Before start the analysis take a look to the matrix-clustering report which is separated in several sections.

  1. The matrix-clustering report is divided in several section that you can hide/show.

  2. Results Summary: a small table showing the input parameters and the number of input motifs and clusters found.

  3. Clusters Summary: a table showing the Familal Binding Profiles FBP of each cluster and the name and the number of the motifs grouped for each cluster.

  4. Logo Forest: all the cluster are represented as a forest (set of trees). Each tree is dynamic (Click on the nodes to collapse/expand them).

  5. Individual Motif View: a table showing the description of each input motif.

  6. Individual Cluster View: analyze each cluster individually. Click on the number at each tree branch to select it and display a table with its corresponding FBP.

  7. Heatmap View: A heatmap showing the (dis)similarities among all the motifs. Each cluster is indicates with a color bar (which is the same color used for the trees in the Logo Forest).

  8. Additional Files: A list of complementary files.


Analysis

  1. For both analysis compare in how many clusters the motifs were separated, (see Clusters summary section).
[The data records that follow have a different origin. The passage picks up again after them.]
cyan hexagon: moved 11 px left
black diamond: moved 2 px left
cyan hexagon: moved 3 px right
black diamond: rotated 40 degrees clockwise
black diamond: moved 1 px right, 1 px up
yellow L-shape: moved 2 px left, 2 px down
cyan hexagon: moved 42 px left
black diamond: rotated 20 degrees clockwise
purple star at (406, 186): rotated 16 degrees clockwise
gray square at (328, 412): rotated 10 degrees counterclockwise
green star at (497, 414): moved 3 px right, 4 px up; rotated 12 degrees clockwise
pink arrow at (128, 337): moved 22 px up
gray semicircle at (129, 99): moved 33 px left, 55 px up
The logo in this section represent the root motif (also called Familal Binding Profile FBP) which is the most external node in the hierarchical tree and summarize all the motifs in the cluster.

  2. Open the Logo forest section. You can collapse/expand dynamically the trees. Find the groups of motifs collapsing the tree.
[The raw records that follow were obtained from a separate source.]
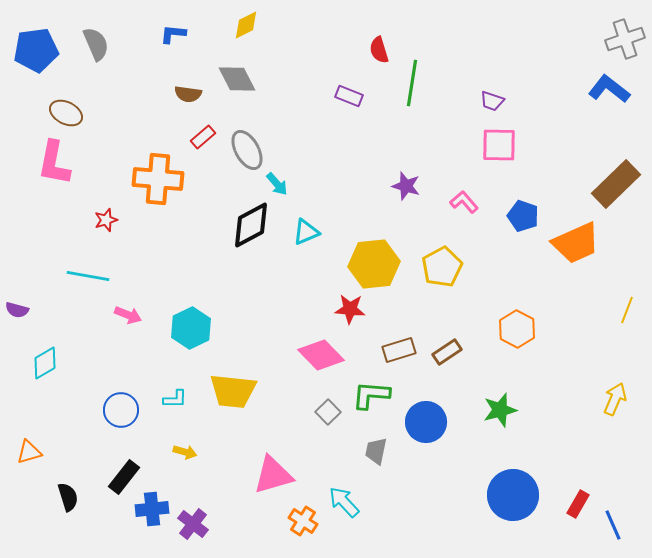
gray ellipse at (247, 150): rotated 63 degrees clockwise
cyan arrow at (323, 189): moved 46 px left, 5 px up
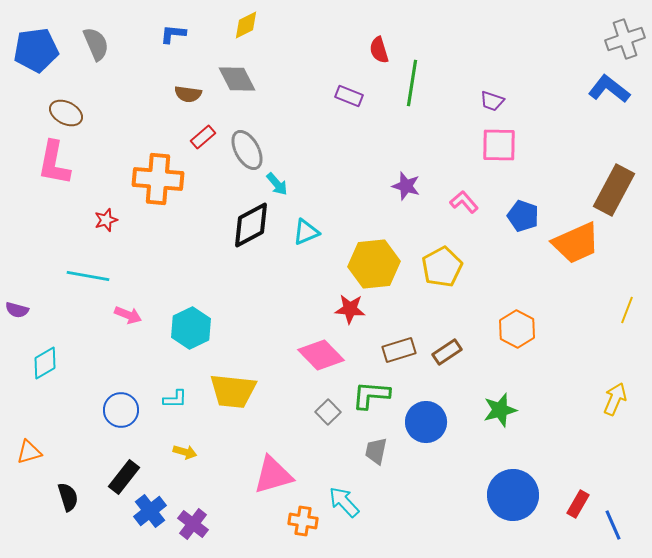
brown rectangle at (616, 184): moved 2 px left, 6 px down; rotated 18 degrees counterclockwise
blue cross at (152, 509): moved 2 px left, 2 px down; rotated 32 degrees counterclockwise
orange cross at (303, 521): rotated 24 degrees counterclockwise
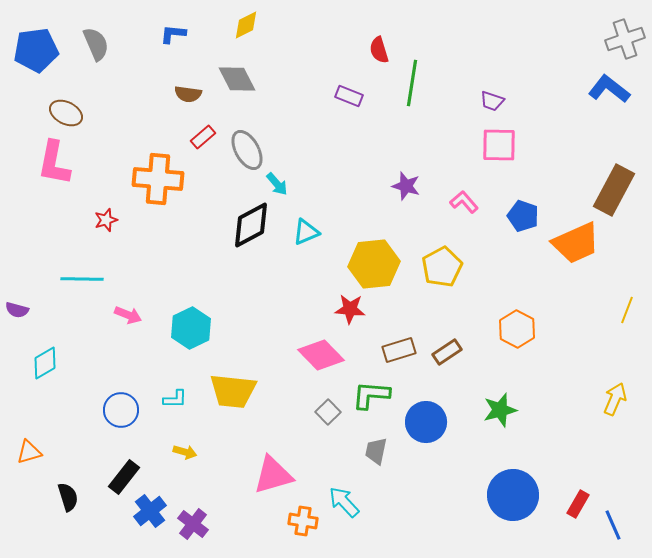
cyan line at (88, 276): moved 6 px left, 3 px down; rotated 9 degrees counterclockwise
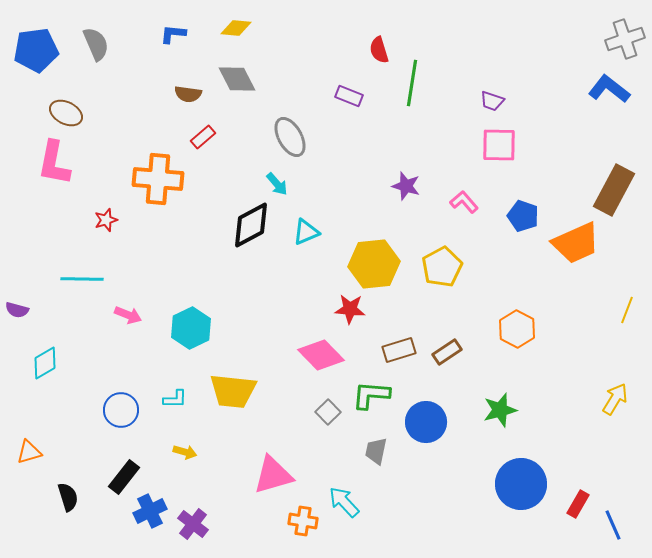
yellow diamond at (246, 25): moved 10 px left, 3 px down; rotated 32 degrees clockwise
gray ellipse at (247, 150): moved 43 px right, 13 px up
yellow arrow at (615, 399): rotated 8 degrees clockwise
blue circle at (513, 495): moved 8 px right, 11 px up
blue cross at (150, 511): rotated 12 degrees clockwise
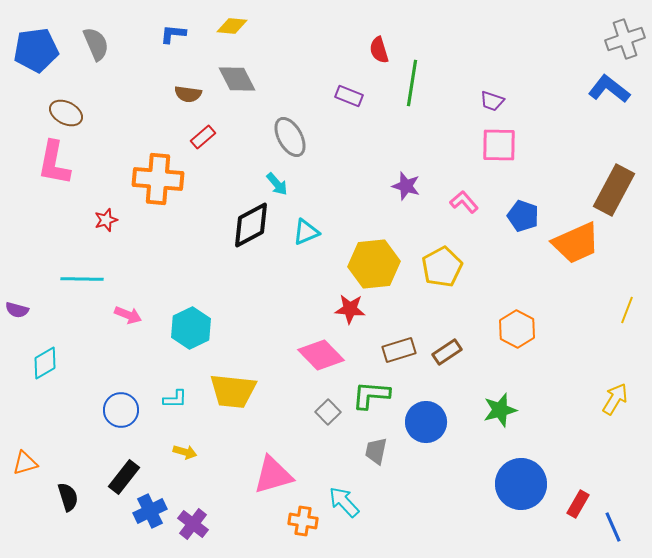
yellow diamond at (236, 28): moved 4 px left, 2 px up
orange triangle at (29, 452): moved 4 px left, 11 px down
blue line at (613, 525): moved 2 px down
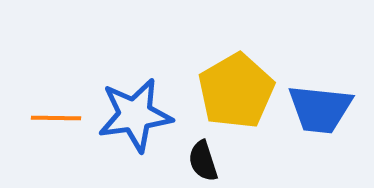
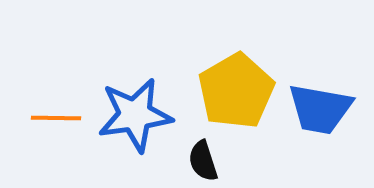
blue trapezoid: rotated 4 degrees clockwise
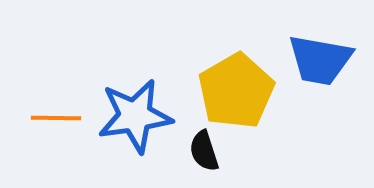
blue trapezoid: moved 49 px up
blue star: moved 1 px down
black semicircle: moved 1 px right, 10 px up
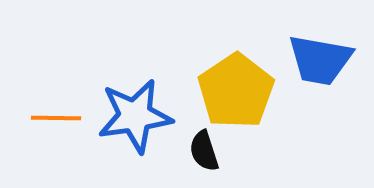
yellow pentagon: rotated 4 degrees counterclockwise
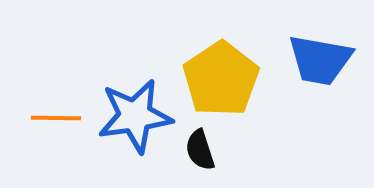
yellow pentagon: moved 15 px left, 12 px up
black semicircle: moved 4 px left, 1 px up
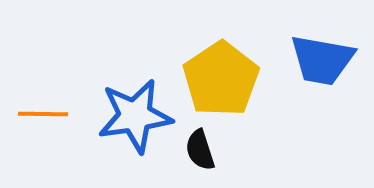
blue trapezoid: moved 2 px right
orange line: moved 13 px left, 4 px up
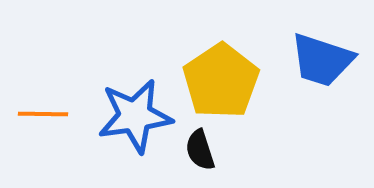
blue trapezoid: rotated 8 degrees clockwise
yellow pentagon: moved 2 px down
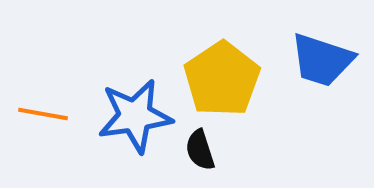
yellow pentagon: moved 1 px right, 2 px up
orange line: rotated 9 degrees clockwise
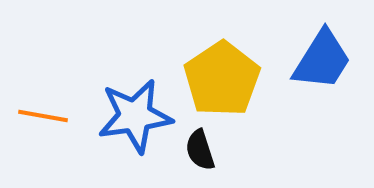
blue trapezoid: rotated 76 degrees counterclockwise
orange line: moved 2 px down
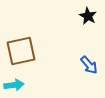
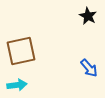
blue arrow: moved 3 px down
cyan arrow: moved 3 px right
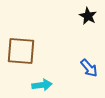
brown square: rotated 16 degrees clockwise
cyan arrow: moved 25 px right
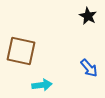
brown square: rotated 8 degrees clockwise
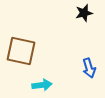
black star: moved 4 px left, 3 px up; rotated 30 degrees clockwise
blue arrow: rotated 24 degrees clockwise
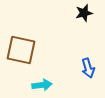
brown square: moved 1 px up
blue arrow: moved 1 px left
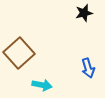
brown square: moved 2 px left, 3 px down; rotated 36 degrees clockwise
cyan arrow: rotated 18 degrees clockwise
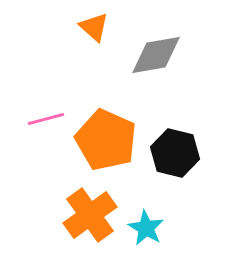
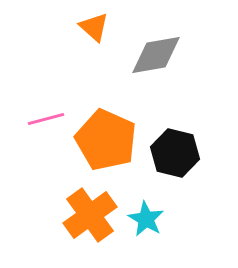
cyan star: moved 9 px up
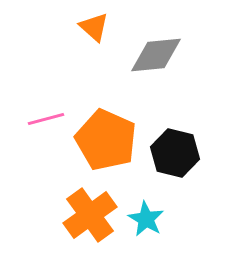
gray diamond: rotated 4 degrees clockwise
  3. Another way to visualize all the motifs is using the heatmap view. You can see clearly that there are four clusters of motifs in our collection of unknown motifs.

  4. For the both analysis (using low/high thresholds) you can go to the Additional Files menu and download the Root motifs file. (One motif for each cluster)

  5. Open a conexion to footprintDB website, go the search section and click on sequences.

  6. Click on the DNA sites or motifs circle, paste the motifs in the query data box and click on search button. (Do this step for both analysis).

7 . Identify the DBD of you clusters in both analysis.


Excercise 2 - Reduce motif redundancy after motif discovery in ChIP-seq peaks


One collection of motifs discovered in one set of ChIP-seq peaks is grouped and the clusters reveals different binding conformations of the immunoprecipitated TF.

Objectives

  • Identify different binding conformations of Oct4 in a set ChIP-seq peaks.

  • This highly redundant set of motifs can be reduced to a handle of non-redundant motifs.


matrix-clustering

  1. Download a set of matrices that were found with peak-motifs in a set of ChIP-seq peaks for the TF Oct4.

  2. Open a connection to the Regulatory Sequence Analysis Tools teaching server (http://teaching.rsat.eu/).

  3. In the left-side menu, open the tool set Matrix tools, and click on matrix-clustering.

  4. Analysis Title: Write the name of the analysis in the Title box. E.g. ‘Oct4 motifs from ChIP-seq peaks’.

  5. Matrices: Paste the matrices in the Matrix box, and check that the input format is set to transfac.

  6. Collection Name: (Optional) Give a collection name to all the motifs of this collection. E.g. ‘Oct4 ChIPseq’.

  7. Threshold: Click on the section Thresholds to define the cluster and set the next values in the lower threshold column. Ncor : 0.6 ; cor : 0.4 ; w : 5.

  8. Metric to build the tree: Select one metric that will be used to build the hierarchical tree. Select –> Ncor.

  9. Linkage method: Select one linkage method to group the motifs. Select –> Average.

  10. Output file options: Select –> Heatmap. Let empty the other boxes.

  11. Labels displayed in logo tree: Select –> Names. Let empty the other boxes.

  12. Click on GO (This analysis takes around 1 minute).


Analysis

  1. The selection of non-redundant motifs will be done during the session.